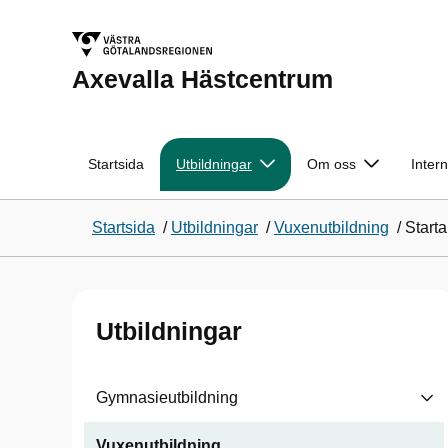
Axevalla Hästcentrum
Startsida
Utbildningar
Om oss
Intern
Startsida
/
Utbildningar
/
Vuxenutbildning
/
Starta
Utbildningar
Gymnasieutbildning
Vuxenutbildning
---------------
**ACTIVITY**
Can you put each line of text from the items above into a JSON list of strings, one string per line, with blank lines skipped? Leave the pictures out of your answer.

**YOUR SOLUTION**
[
  "Axevalla Hästcentrum",
  "Startsida",
  "Utbildningar",
  "Om oss",
  "Intern",
  "Startsida",
  "/",
  "Utbildningar",
  "/",
  "Vuxenutbildning",
  "/",
  "Starta",
  "Utbildningar",
  "Gymnasieutbildning",
  "Vuxenutbildning"
]